Exercise: Reproduce every record below word for word and include no pictures.
==========
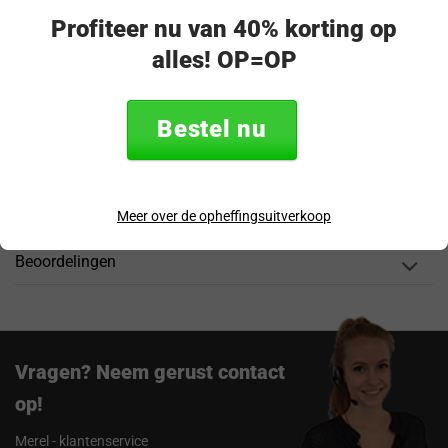
Veilig & achteraf betalen
Profiteer nu van 40% korting op
“Snel en eenvoudig te bestellen. Snel geleverd!”
alles! OP=OP
Productomschrijving
Bestel nu
Specificaties
Verzending & retourneren
Meer over de opheffingsuitverkoop
Beoordelingen
Vragen? Neem gerust contact
op!
Merel - klantenservice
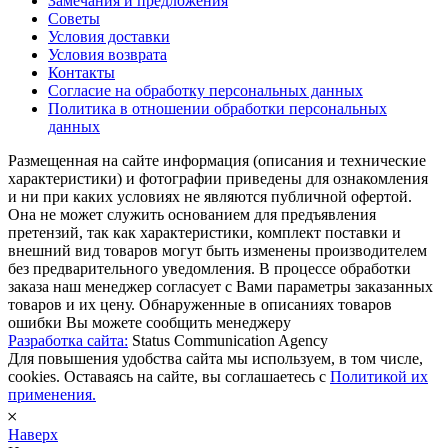
Замечания и предложения
Советы
Условия доставки
Условия возврата
Контакты
Согласие на обработку персональных данных
Политика в отношении обработки персональных
данных
Размещенная на сайте информация (описания и технические
характеристики) и фотографии приведены для ознакомления
и ни при каких условиях не являются публичной офертой.
Она не может служить основанием для предъявления
претензий, так как характеристики, комплект поставки и
внешний вид товаров могут быть изменены производителем
без предварительного уведомления. В процессе обработки
заказа наш менеджер согласует с Вами параметры заказанных
товаров и их цену. Обнаруженные в описаниях товаров
ошибки Вы можете сообщить менеджеру
Разработка сайта:
Status Communication Agency
Для повышения удобства сайта мы используем, в том числе,
cookies. Оставаясь на сайте, вы соглашаетесь с
Политикой их
применения.
𐄂
Наверх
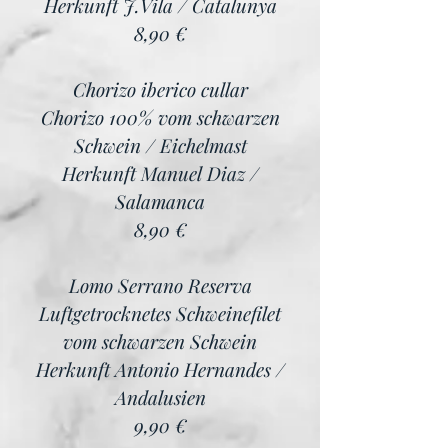
Herkunft J.Vila / Catalunya
8,90 €
Chorizo iberico cullar
Chorizo 100% vom schwarzen
Schwein / Eichelmast
Herkunft Manuel Diaz /
Salamanca
8,90 €
Lomo Serrano Reserva
Luftgetrocknetes Schweinefilet
vom schwarzen Schwein
Herkunft Antonio Hernandes /
Andalusien
9,90 €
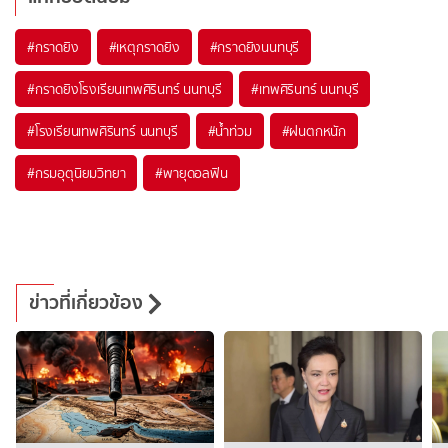
#
กราดยิง
#
เหตุกราดยิง
#
กราดยิงนนทบุรี
#
กราดยิงโรงเรียนเทพศิรินทร์ นนทบุรี
#
เทพศิรินทร์ นนทบุรี
#
โรงเรียนเทพศิรินทร์ นนทบุรี
#
น้ำท่วม
#
ฝนตกหนัก
#
กรมอุตุนิยมวิทยา
#
พายุดอลฟิน
ข่าวที่เกี่ยวข้อง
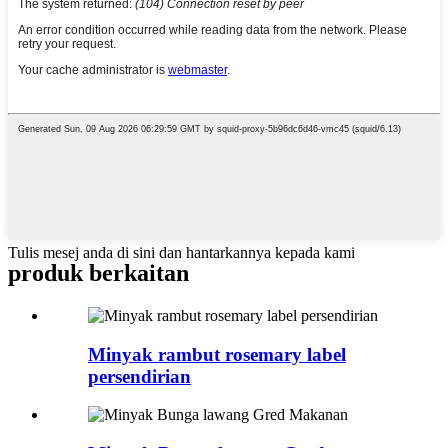
Tulis mesej anda di sini dan hantarkannya kepada kami
produk berkaitan
Minyak rambut rosemary label
persendirian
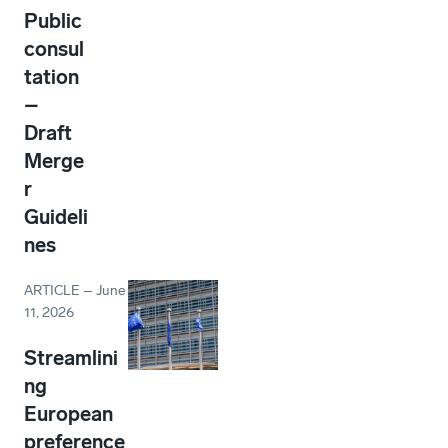
Public
consul
tation
–
Draft
Merge
r
Guideli
nes
ARTICLE
–
June
11, 2026
Streamlini
ng
European
preference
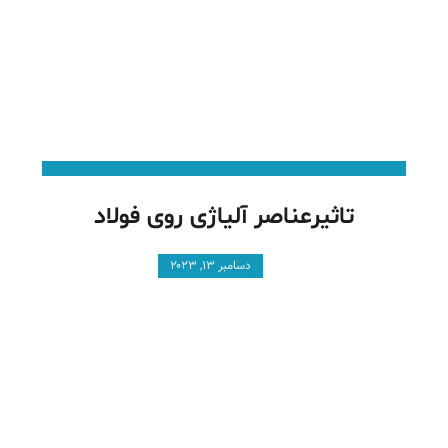
تاثیرعناصر آلیاژی روی فولاد
دسامبر ۱۳, ۲۰۲۳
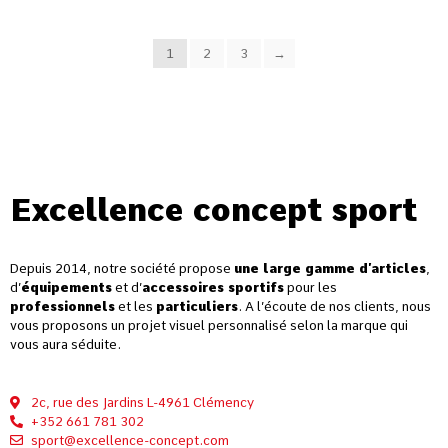
1
2
3
→
Excellence concept sport
Depuis 2014, notre société propose
une large gamme d’articles
,
d’
équipements
et d’
accessoires sportifs
pour les
professionnels
et les
particuliers
. A l’écoute de nos clients, nous
vous proposons un projet visuel personnalisé selon la marque qui
vous aura séduite.
2c, rue des Jardins L-4961 Clémency
+352 661 781 302
sport@excellence-concept.com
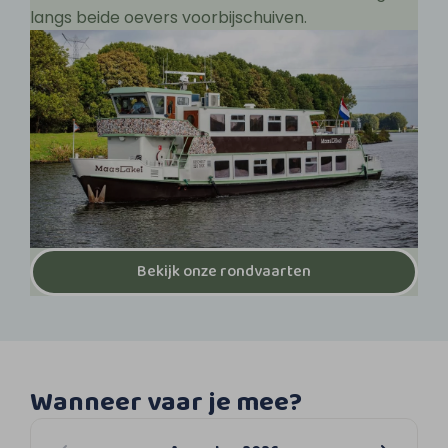
langs beide oevers voorbijschuiven.
Bekijk onze rondvaarten
Wanneer vaar je mee?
==========
Exercise solution:
Veilig & achteraf betalen
Profiteer nu van 40% korting op
“Snel en eenvoudig te bestellen. Snel geleverd!”
alles! OP=OP
Productomschrijving
Bestel nu
Specificaties
Verzending & retourneren
Meer over de opheffingsuitverkoop
Beoordelingen
Vragen? Neem gerust contact
op!
Merel - klantenservice
Замечания и предложения
Советы
Условия доставки
Условия возврата
Контакты
Согласие на обработку персональных данных
Политика в отношении обработки персональных
данных
Размещенная на сайте информация (описания и технические
характеристики) и фотографии приведены для ознакомления
и ни при каких условиях не являются публичной офертой.
Она не может служить основанием для предъявления
претензий, так как характеристики, комплект поставки и
внешний вид товаров могут быть изменены производителем
без предварительного уведомления. В процессе обработки
заказа наш менеджер согласует с Вами параметры заказанных
товаров и их цену. Обнаруженные в описаниях товаров
ошибки Вы можете сообщить менеджеру
Разработка сайта:
Status Communication Agency
Для повышения удобства сайта мы используем, в том числе,
cookies. Оставаясь на сайте, вы соглашаетесь с
Политикой их
применения.
𐄂
Наверх
Herkunft J.Vila / Catalunya
8,90 €
Chorizo iberico cullar
Chorizo 100% vom schwarzen
Schwein / Eichelmast
Herkunft Manuel Diaz /
Salamanca
8,90 €
Lomo Serrano Reserva
Luftgetrocknetes Schweinefilet
vom schwarzen Schwein
Herkunft Antonio Hernandes /
Andalusien
9,90 €
#
กราดยิง
#
เหตุกราดยิง
#
กราดยิงนนทบุรี
#
กราดยิงโรงเรียนเทพศิรินทร์ นนทบุรี
#
เทพศิรินทร์ นนทบุรี
#
โรงเรียนเทพศิรินทร์ นนทบุรี
#
น้ำท่วม
#
ฝนตกหนัก
#
กรมอุตุนิยมวิทยา
#
พายุดอลฟิน
ข่าวที่เกี่ยวข้อง
Tulis mesej anda di sini dan hantarkannya kepada kami
produk berkaitan
Minyak rambut rosemary label
persendirian
Public
consul
tation
–
Draft
Merge
r
Guideli
nes
ARTICLE
–
June
11, 2026
Streamlini
ng
European
preference
تاثیرعناصر آلیاژی روی فولاد
دسامبر ۱۳, ۲۰۲۳
1
2
3
→
Excellence concept sport
Depuis 2014, notre société propose
une large gamme d’articles
,
d’
équipements
et d’
accessoires sportifs
pour les
professionnels
et les
particuliers
. A l’écoute de nos clients, nous
vous proposons un projet visuel personnalisé selon la marque qui
vous aura séduite.
2c, rue des Jardins L-4961 Clémency
+352 661 781 302
sport@excellence-concept.com
langs beide oevers voorbijschuiven.
Bekijk onze rondvaarten
Wanneer vaar je mee?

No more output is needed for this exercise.